Foto: Getty Images/R. Pudyanto
Bersekutu dengan Rusia
Cina sendirian dalam konflik seputar Kepulauan Spratly dan Paracel di Laut Cina Selatan. Kecuali Rusia yang rutin menggelar latihan militer bersama (Gambar), negeri tirai bambu itu tidak banyak mendulang dukungan atas klaim teritorialnya. Terutama karena klaim Beijing bertentangan dengan hukum laut internasional.
Foto: picture-alliance/AP Images/Color China Photo/Z. Lei
David Versus Goliath
Secara umum Cina berhadapan dengan enam negara dalam konflik di Laut Cina Selatan, Taiwan, Vietnam, Malaysia, Brunai dan Filipina yang didukung Amerika Serikat. Dengan lihai Beijing menjauhkan aktor besar lain dari konflik, semisal India atau Indonesia. Laut Cina Selatan tergolong strategis karena merupakan salah satu jalur dagang paling gemuk di dunia dan ditengarai kaya akan sumber daya alam.
Foto: DW
Diplomasi Beton
Ketika jalur diplomasi buntu, satu-satunya cara untuk mengokohkan klaim wilayah adalah dengan membangun sesuatu. Cara yang sama ditempuh Malaysia dalam konflik pulau Sipadan dan Ligitan dengan Indonesia. Berbeda dengan Malaysia, Cina lebih banyak memperkuat infrastruktur militer di pulau-pulau yang diklaimnya.
Foto: CSIS, IHS Jane's
Reaksi Filipina
Langkah serupa diterapkan Filipina. Negara kepulauan itu belakangan mulai rajin membangun di pulau-pulau yang diklaimnya, antara lain San Cay Reef (gambar). Beberapa pulau digunakan Manila untuk menempatkan kekuatan militer, kendati tidak semewah Cina yang sudah membangun bandar udara di kepulauan Spratly.

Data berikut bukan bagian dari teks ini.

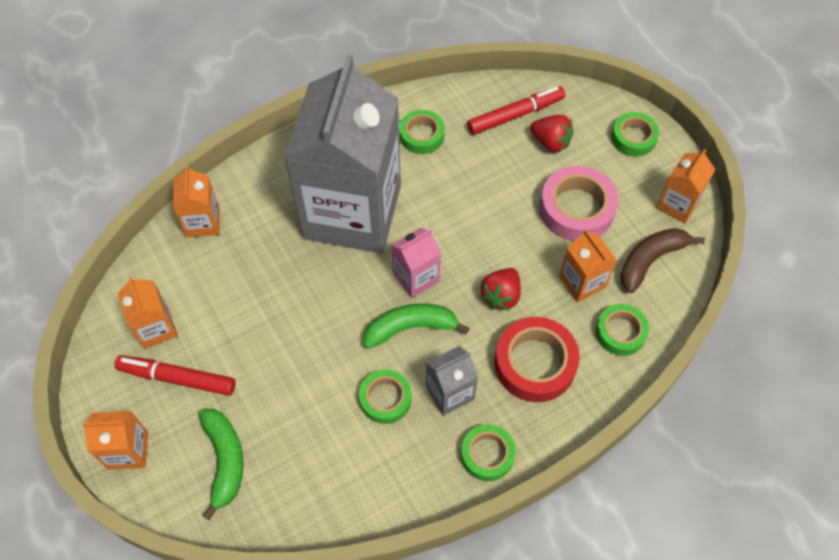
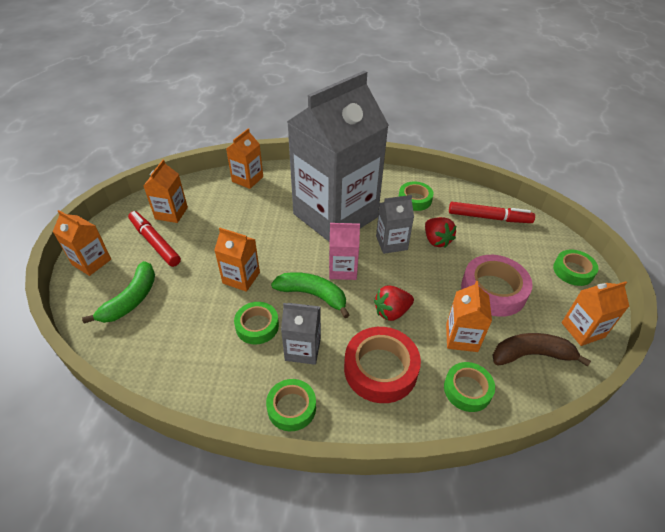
camera: 35 degrees right, 15 degrees down
red strawberry [530,115,573,152] -> red strawberry moved to [425,217,456,248]
none -> orange carton [214,228,260,292]
none -> grey carton [376,195,414,254]

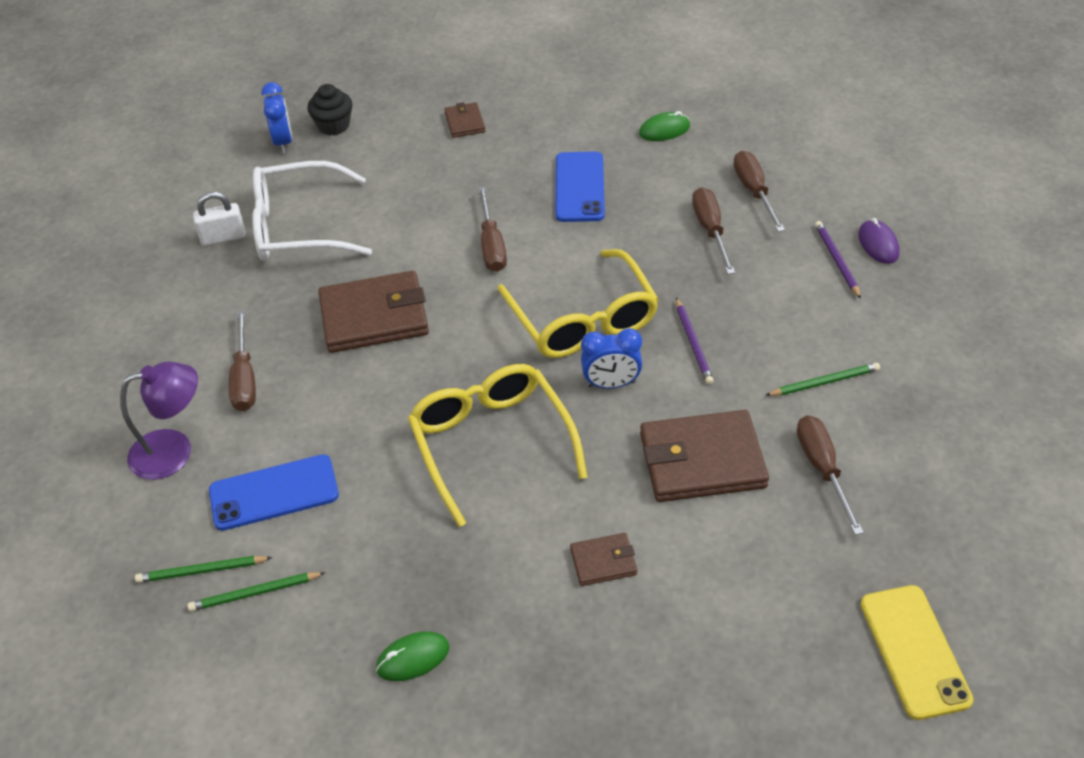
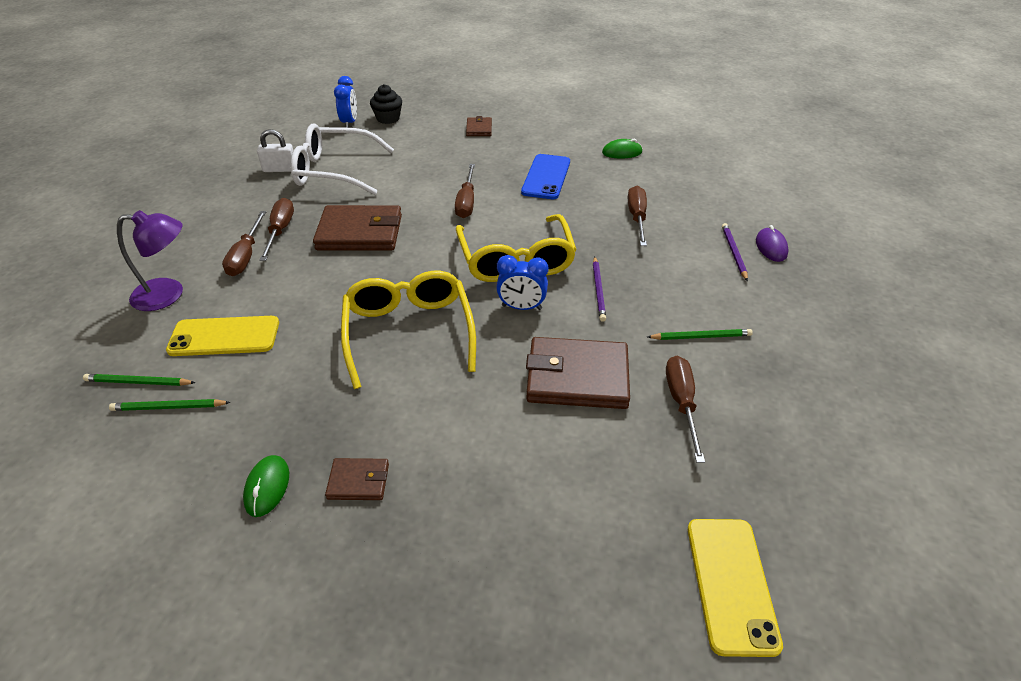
camera: 10 degrees right, 5 degrees down
blue phone [209,454,339,531] -> yellow phone [166,316,279,356]
green mouse [376,631,450,681] -> green mouse turned 75 degrees counterclockwise [243,455,289,517]
brown wallet [570,533,637,586] -> brown wallet moved to [325,458,389,500]
brown screwdriver [733,151,785,232] -> brown screwdriver moved to [259,198,294,261]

Foto: CSIS Asia Maritime Transparency Initiative/DigitalGlobe
Di Bawah Naungan Paman Sam
Filipina boleh jadi adalah kekuatan militer terbesar selain Cina dalam konflik di perairan tersebut. Jika Beijing menggandeng Rusia, Filipina sejak dulu erat bertalian dengan Amerika Serikat. Secara rutin kedua negara menggelar latihan militer bersama. Terakhir kedua negara melakukan manuver terbesar dengan melibatkan lebih dari 1000 serdadu AS.

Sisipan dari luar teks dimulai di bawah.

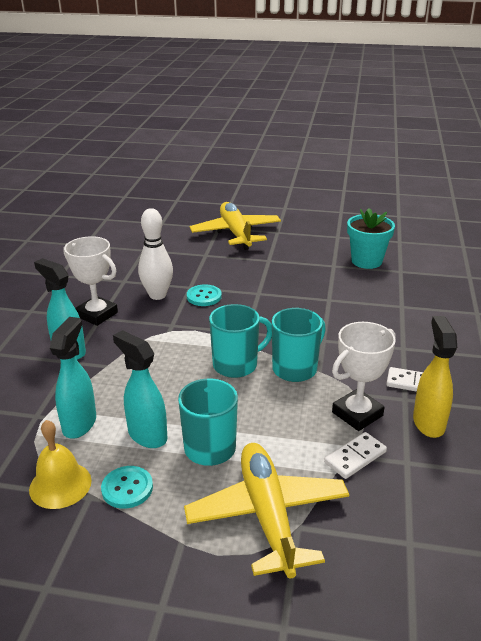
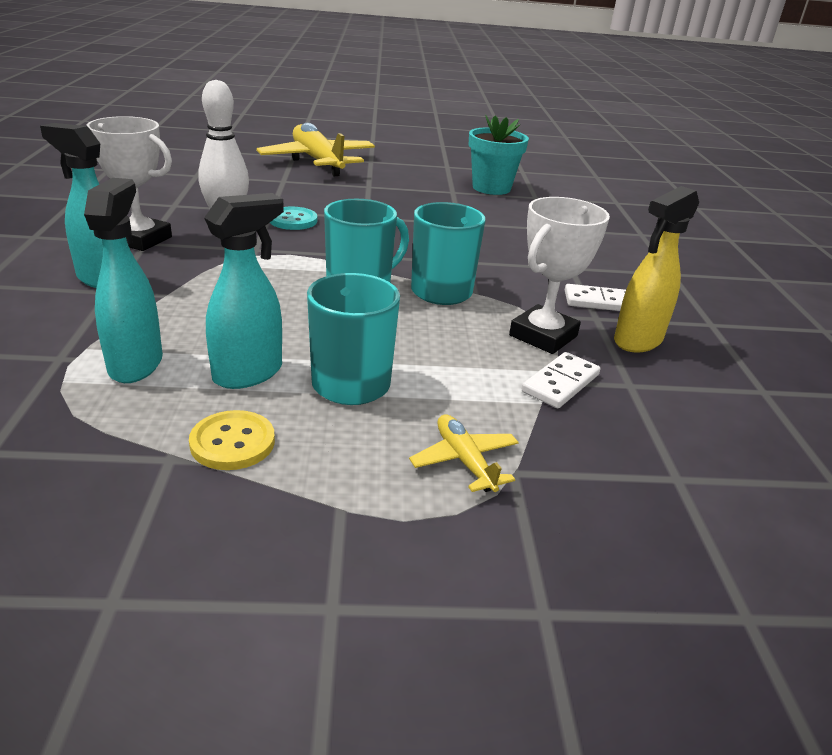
camera: 15 degrees left, 0 degrees up
yellow bell [29,420,92,509] -> none
turquoise button [101,466,153,509] -> yellow button [189,410,275,470]
turquoise spray bottle [113,330,167,448] -> turquoise spray bottle turned 105 degrees clockwise [204,193,284,389]
yellow plane [184,443,349,578] -> yellow plane [409,414,519,492], size x0.46
yellow spray bottle [413,316,457,438] -> yellow spray bottle turned 120 degrees counterclockwise [614,186,699,352]

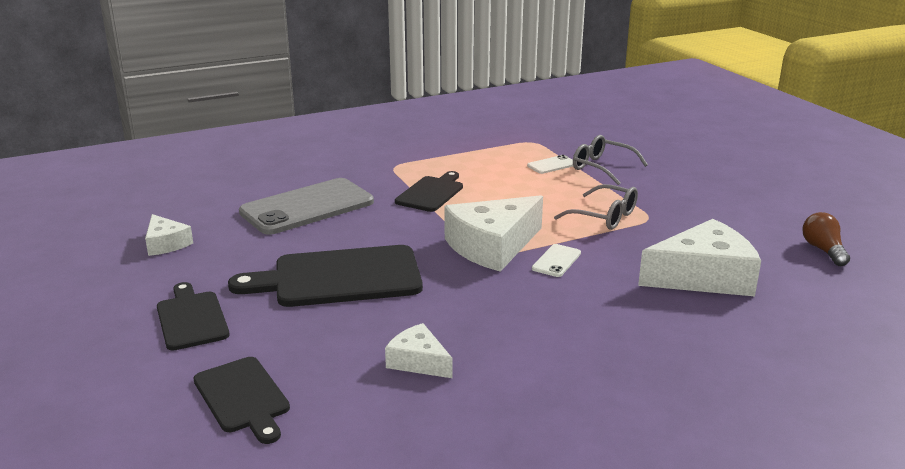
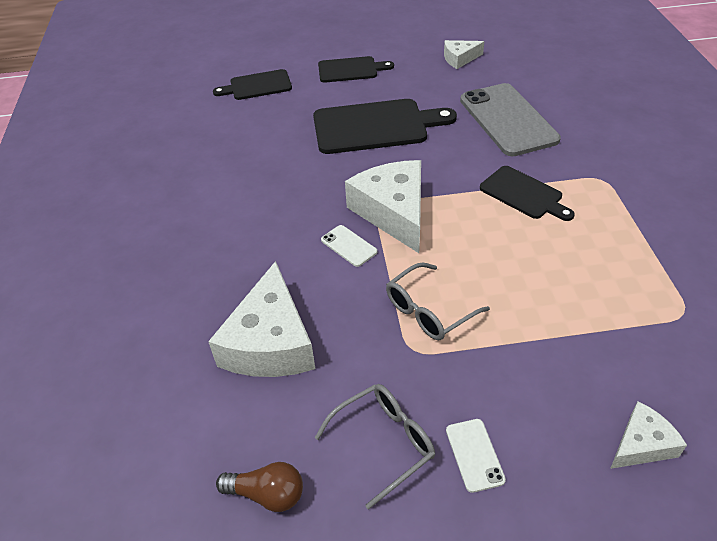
camera: 110 degrees right, 20 degrees up
black cutting board [228,245,423,307] -> black cutting board turned 75 degrees clockwise [313,99,457,154]
white cheese [385,323,452,378] -> white cheese moved to [610,401,687,469]
white phone [527,155,573,174] -> white phone moved to [446,419,506,493]
grey glasses [573,135,648,185] -> grey glasses moved to [315,384,435,510]

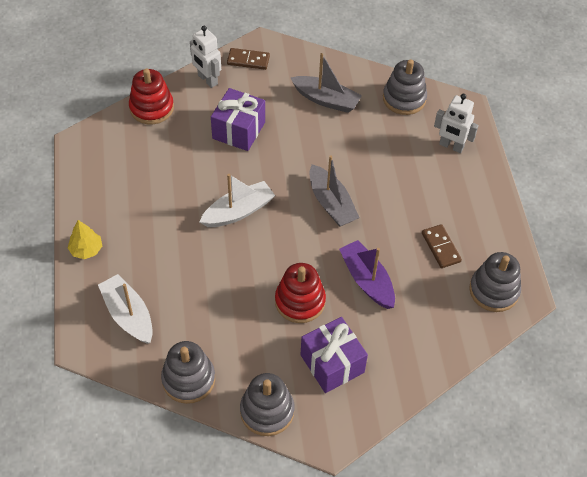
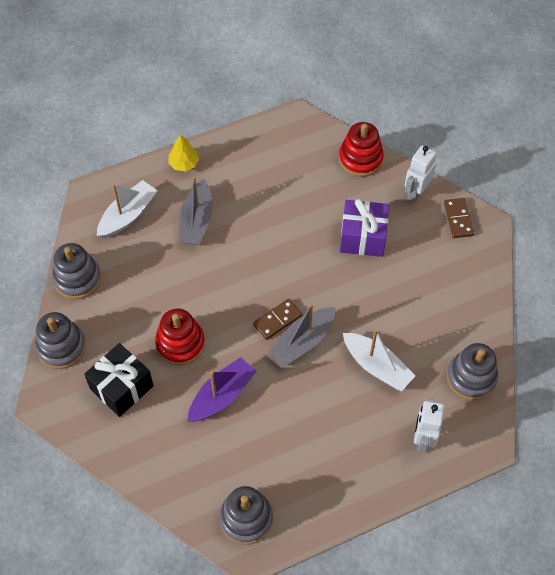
camera: 75 degrees right, 5 degrees up
white boat [200,174,275,227] -> white boat moved to [343,329,415,391]
grey boat [291,53,362,113] -> grey boat moved to [179,176,213,245]
purple gift [301,317,368,393] -> black gift [84,343,154,417]
brown domino [422,224,462,268] -> brown domino moved to [253,299,302,340]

Foto: Reuters/E. De Castro
Indonesia Memantau
Indonesia pada dasarnya menolak klaim Cina, karena ikut melibas wilayah laut di sekitar kepulauan Natuna. Kendati tidak terlibat, TNI diperintahkan untuk sigap menghadapi konflik yang diyakini akan menjadi sumber malapetaka terbesar di Asia itu. Tahun lalu TNI mengerahkan semua kekuatan tempur milik Armada Barat untuk melakukan manuver perang di sekitar Natuna.

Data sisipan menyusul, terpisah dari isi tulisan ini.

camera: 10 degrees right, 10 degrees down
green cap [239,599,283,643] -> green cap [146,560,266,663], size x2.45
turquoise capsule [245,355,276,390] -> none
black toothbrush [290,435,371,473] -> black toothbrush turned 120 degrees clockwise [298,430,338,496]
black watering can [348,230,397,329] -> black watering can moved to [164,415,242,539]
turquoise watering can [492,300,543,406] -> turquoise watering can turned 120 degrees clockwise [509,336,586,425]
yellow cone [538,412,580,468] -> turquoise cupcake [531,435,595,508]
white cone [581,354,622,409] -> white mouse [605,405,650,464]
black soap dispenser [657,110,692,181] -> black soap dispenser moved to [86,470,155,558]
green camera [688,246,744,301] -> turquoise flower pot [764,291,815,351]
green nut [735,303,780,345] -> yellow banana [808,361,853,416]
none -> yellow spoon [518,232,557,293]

Foto: AFP/Getty Images/J. Kriswanto
Bersiap Menghadapi Perang
TNI juga membentuk Komando Operasi Khusus Gabungan untuk menangkal ancaman dari utara. Komando tersebut melibatkan lusinan kapal perang, tank tempur amfibi dan pesawat tempur jenis Sukhoi.
Foto: Getty Images/R. Pudyanto
Indonesia Tolak Klaim Cina
Cina berupaya menjauhkan Indonesia dari konflik dengan mengakui kedaulatan RI di kepualuan Natuna dan meminta kesediaan Jakarta sebagai mediator. Walaupun begitu kapal perang Cina berulangkali dideteksi memasuki wilayah perairan Natuna tanpa koordinasi. Secara umum sikap kedua negara saling diwarnai kecurigaan, terutama setelah Presiden Jokowi mengatakan klaim Cina tidak memiliki dasar hukum
Foto: Getty Images/R. Pudyanto
AS Tidak Tinggal Diam
Pertengahan Mei 2015 Kementrian Pertahanan AS mengumumkan pihaknya tengah menguji opsi mengirimkan kapal perang ke Laut Cina Selatan. Beberapa pengamat meyakini, Washington akan menggeser kekuatan lautnya ke Armada ketujuh di Pasifik demi menangkal ancaman dari Cina.